The need for Browser Zoom Media Queries for accessibility

When Ethan Marcotte released his book “Responsive Web Design” he demonstrated excellent uses for CSS media queries to help modify a page’s layout based on viewport sizes. This effectively allowed the layout of a page to change without having to change stylesheets or redirect to a specific mobile sub-domain. This helped increase accessibility across devices, but not the needs of different users.

There are many users which have bad eyesight and cannot use websites without zooming in the page or forcing the font size to increase. This will often cause a page to break as the browser respects the page layout, an attempt to make a page accessible quickly become less accessible. Take this screenshot of Engadget with text zoomed as an example.

Screenshot of page with text zoom using default layout.

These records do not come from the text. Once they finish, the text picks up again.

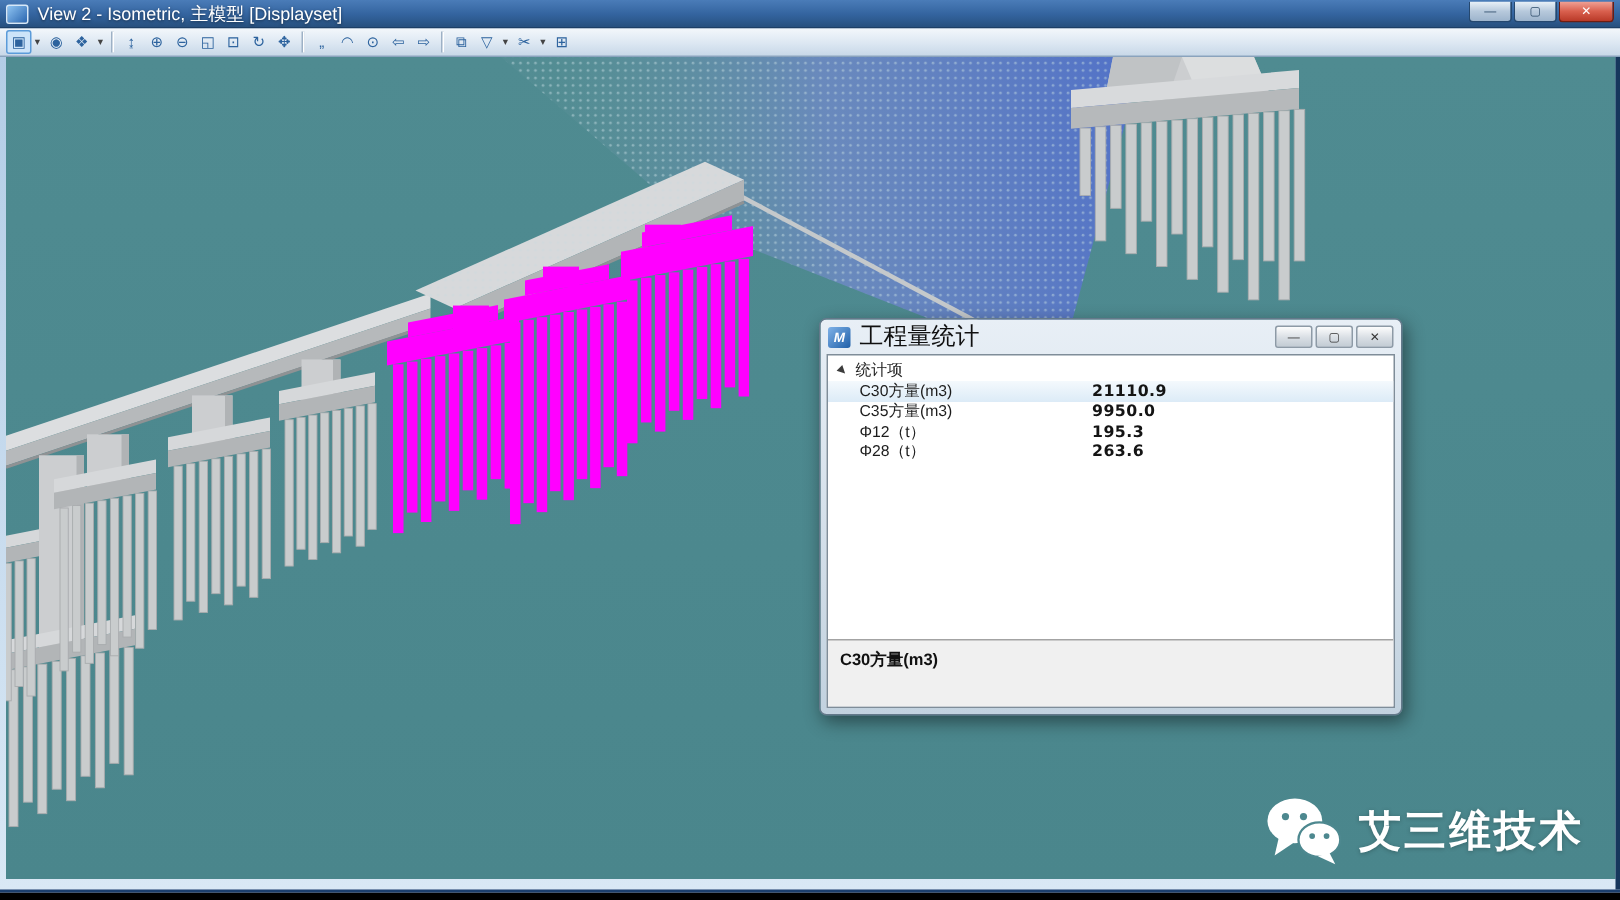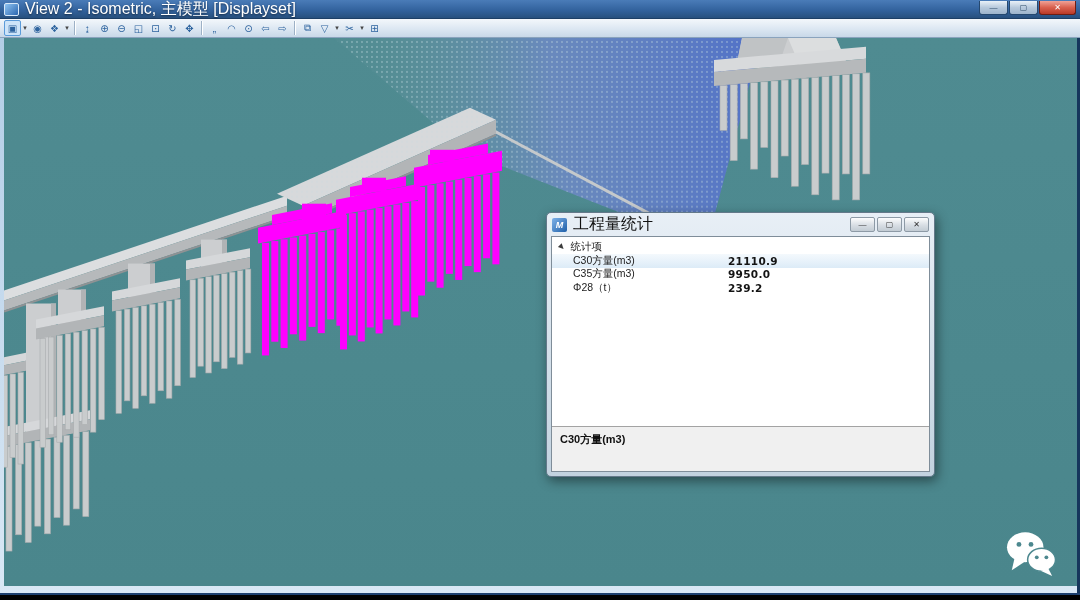--- a/index.html
+++ b/index.html
@@ -13,7 +13,7 @@
     border-bottom:1px solid #1d3f66;}
   .app-icon{width:13px;height:11px;border-radius:2px;margin-right:6px;
     background:linear-gradient(135deg,#8fc4f2,#2a66b0);border:1px solid #d7e8f8;}
-  .title-text{color:#fff;font-size:16px;text-shadow:0 1px 2px rgba(0,0,0,.5);white-space:nowrap;}
+  .title-text{color:#fff;font-size:12px;text-shadow:0 1px 2px rgba(0,0,0,.5);white-space:nowrap;}
   .win-controls{margin-left:auto;display:flex;gap:1px;align-items:flex-start;height:100%;padding-top:1px;}
   .win-btn{width:29px;height:14px;border:1px solid #25486f;border-radius:0 0 3px 3px;border-top:none;
     background:linear-gradient(#e9f1f8,#b7c9dc 50%,#9db4cc);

While the page has a nice clean font and layout, it isn’t helping the user any if they need to increase the font size. What is needed is a new type of media query for browser zooming to help users. The designer’s layout is limiting the page width and that sidebar is really limiting how wide the copy can be. If the designer had access to something like media queries for text zoom they might be able to do something like this;

@media only text-zoom(4){
.content {
width: 100%;
padding: 0 20px;
.content p {
font-family: serif;
font-size: 4em;
line-height: 1.1em;

Which would lead to something like this;

Text Zoom Media Query layout example.

Now the layout is using the whole browser window, the font is larger and using a serif font which is much easier for someone with bad eyesight to read. While this may not be as beautiful as the designers might want it to be, its certainly easier for the end user. A media query like this would be helpful to developers looking to make their sites more accessible to users with limited vision.